Earlier this month, when Italian Prime Minister Giuseppe Conte announced his new cabinet, almost every newspaper noted that the new Interior Minister Luciana Lamorgese has no social media accounts. This is worth noting, considering that the outgoing Minister Matteo Salvini was a fanatic social media user. I wondered: could this mark a new era for Italy’s immigration policy, led by a more thoughtful, less populist minister? Later that day a friend laconically posted on Facebook bringing me back to earth, “Let’s not forget that Minniti wasn’t on social media as well”.
Her comment refers to former Interior Minister Marco Minniti, who quietly orchestrated the Italy-Libya migration pact back in 2017. The pact instructed the Libyan coast guard to intercept boats carrying migrants, with the stated purpose of stopping human smugglers and traffickers. The numbers of people travelling the Libya-Italy route fell in response to the pact, but deaths on the Mediterranean route soared, according to UNHCR. The agreement was highly criticised by the UN Refugee Agency, which described the process of people fleeing Libya back to detention centres in Libya as “inhuman”.
“Luciana is inheriting a pretty horrific portfolio of policy and legislation”
Luciana is inheriting a pretty horrific portfolio of policy and legislation. The Salvini Decree, the security decree drafted by Italy’s previous Interior Minister, has dramatically changed Italian immigration law. Salvini removed the category of “humanitarian protection” for asylum seekers, introduced new methods of granting and removing Italian citizenship, closed Italian ports to NGO search and rescue boats, and toughened the rules around repatriation.
The Salvini decree also permits the seizure of NGO rescue boats and fines for vessels that bring migrants to Italy without permission. In the last 12 months, Salvini has been campaigning to stop what he calls a “migrants invasion”, despite the fact that the number of people trying to cross the Mediterranean has dropped significantly in the last two years, according to UNHCR. In June 2019, Carola Rackete, the captain of rescue boat Sea-Watch 3 ended up under investigation for helping people cross the Mediterranean Sea. Carola was arrested for breaking Italy’s strengthened laws against non-government rescue ships. “My life was easy…I am white, German, born in a rich country and with the right passport” Carola wrote, when asked for comment from Reuters. “I felt a moral obligation to help those who did not have the same opportunities as me”. Eventually, she was cleared of all charges and released from house arrest.

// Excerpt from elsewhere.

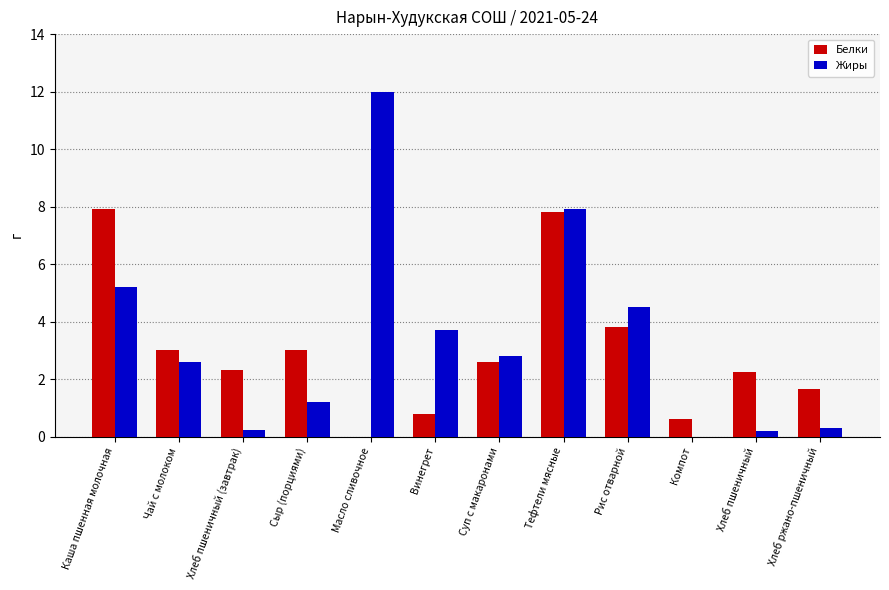

At which category is the sum across all series the highest?

Тефтели мясные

Since Salvini took oath of office, a dozen captains have been placed under investigation. Last week Italian authorities fined rescue vessel Mare Jonio — which saved more than 100 people, including 22 children — €300,000 for violating Salvini’s Security Degree “Bis”, and the ship was seized by the finance police. On Tuesday, prosecutors in the Sicilian town of Ragusa placed the captain and the mission chief of an NGO rescue ship called Eleonore — which rescued 104 migrants — under investigation on suspicion of enabling so-called “illegal immigration”. German Captain Claus-Peter Reisch decided to enter Italian waters after eight days, docking in the coastal town of Pozzallo in defiance of the authorities because of storms and a state of emergency onboard.

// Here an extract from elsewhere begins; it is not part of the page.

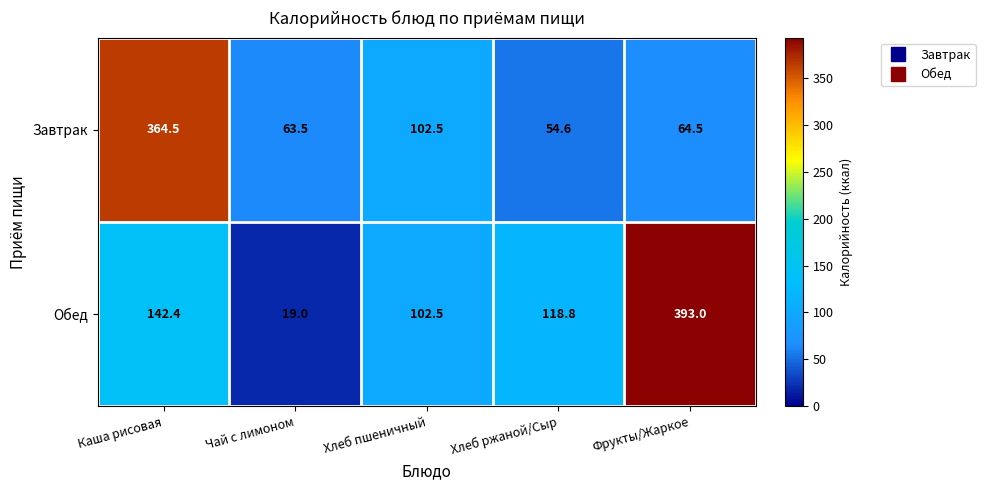

What is the total value across all series at Хлеб ржаной/Сыр?

173.4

“Rumors say she will adopt a lower profile than Salvini and his Twitter outbursts, working closer with the EU on a migration law that goes beyond the rhetoric of emergency”
The question now is: can Luciana steer Italy’s immigration policies in a new, humanitarian direction? Salvini’s replacement is a lawyer, with no political affiliation. What stands out about her is that, in stark contrast to her predecessor, Luciana is a migration policy expert. She was head of cabinet at the Ministry of the Interior alongside previous ministers Angelino Alfano and Marco Minniti. A career civil servant, Luciana was the first woman to hold the role of Milan’s governmental representative. Rumors say she will adopt a lower profile than Salvini and his Twitter outbursts, working closer with the EU on a migration law that goes beyond the rhetoric of emergency. One of the priorities on her agenda is a think tank with other Mediterranean countries to change European Immigration Policy. The 4-country migration pact she recently succeeded in sealing with Malta, France and Germany could be considered a first step towards that end.
Activists and refugees aid groups read Lamorgese’s appointment as a sign that Italian immigration policy is about to change. Will she break with the past? After Salvini’s period in office, there is a sense that any steps away from his hard-line anti-migrant approach is a move in the right direction. Whether Luciana can effect enough change in enough time to prevent thousands more deaths in the sea remains to be seen.